Your instructions
Compute how many lines below contain the word "организаций" and respond with that number only.

▽

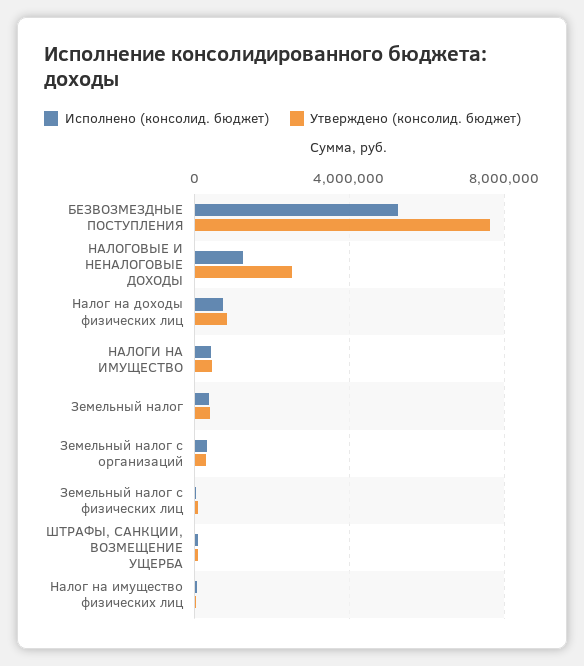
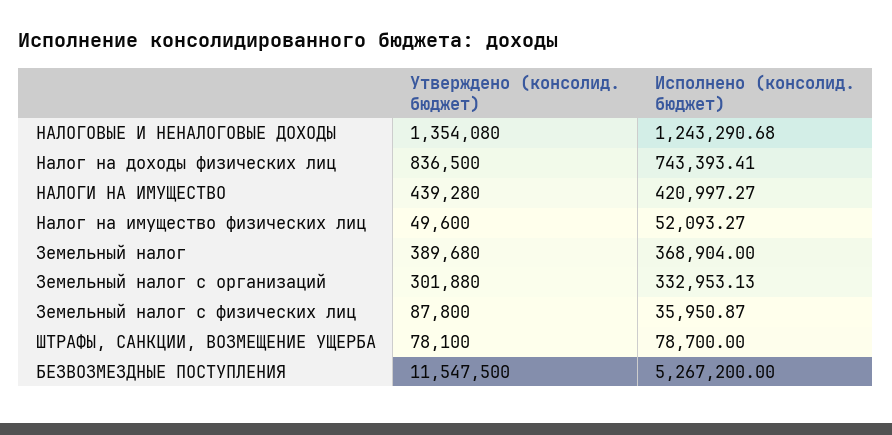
  {
    "Исполнено (консолид. бюджет)": {
      "БЕЗВОЗМЕЗДНЫЕ ПОСТУПЛЕНИЯ": 5267200,
      "НАЛОГОВЫЕ И НЕНАЛОГОВЫЕ ДОХОДЫ": 1243290.68,
      "Налог на доходы физических лиц": 743393.41,
      "НАЛОГИ НА ИМУЩЕСТВО": 420997.27,
      "Земельный налог": 368904,
      "Земельный налог с организаций": 332953.13,
      "Земельный налог с физических лиц": 35950.87,
      "ШТРАФЫ, САНКЦИИ, ВОЗМЕЩЕНИЕ УЩЕРБА": 78700,
      "Налог на имущество физических лиц": 52093.27
    },
    "Утверждено (консолид. бюджет)": {
-     "БЕЗВОЗМЕЗДНЫЕ ПОСТУПЛЕНИЯ": 7500000,
+     "БЕЗВОЗМЕЗДНЫЕ ПОСТУПЛЕНИЯ": 11547500,
-     "НАЛОГОВЫЕ И НЕНАЛОГОВЫЕ ДОХОДЫ": 2500000,
+     "НАЛОГОВЫЕ И НЕНАЛОГОВЫЕ ДОХОДЫ": 1354080,
      "Налог на доходы физических лиц": 836500,
      "НАЛОГИ НА ИМУЩЕСТВО": 439280,
      "Земельный налог": 389680,
      "Земельный налог с организаций": 301880,
      "Земельный налог с физических лиц": 87800,
      "ШТРАФЫ, САНКЦИИ, ВОЗМЕЩЕНИЕ УЩЕРБА": 78100,
      "Налог на имущество физических лиц": 49600
    }
  }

△

Answer space
2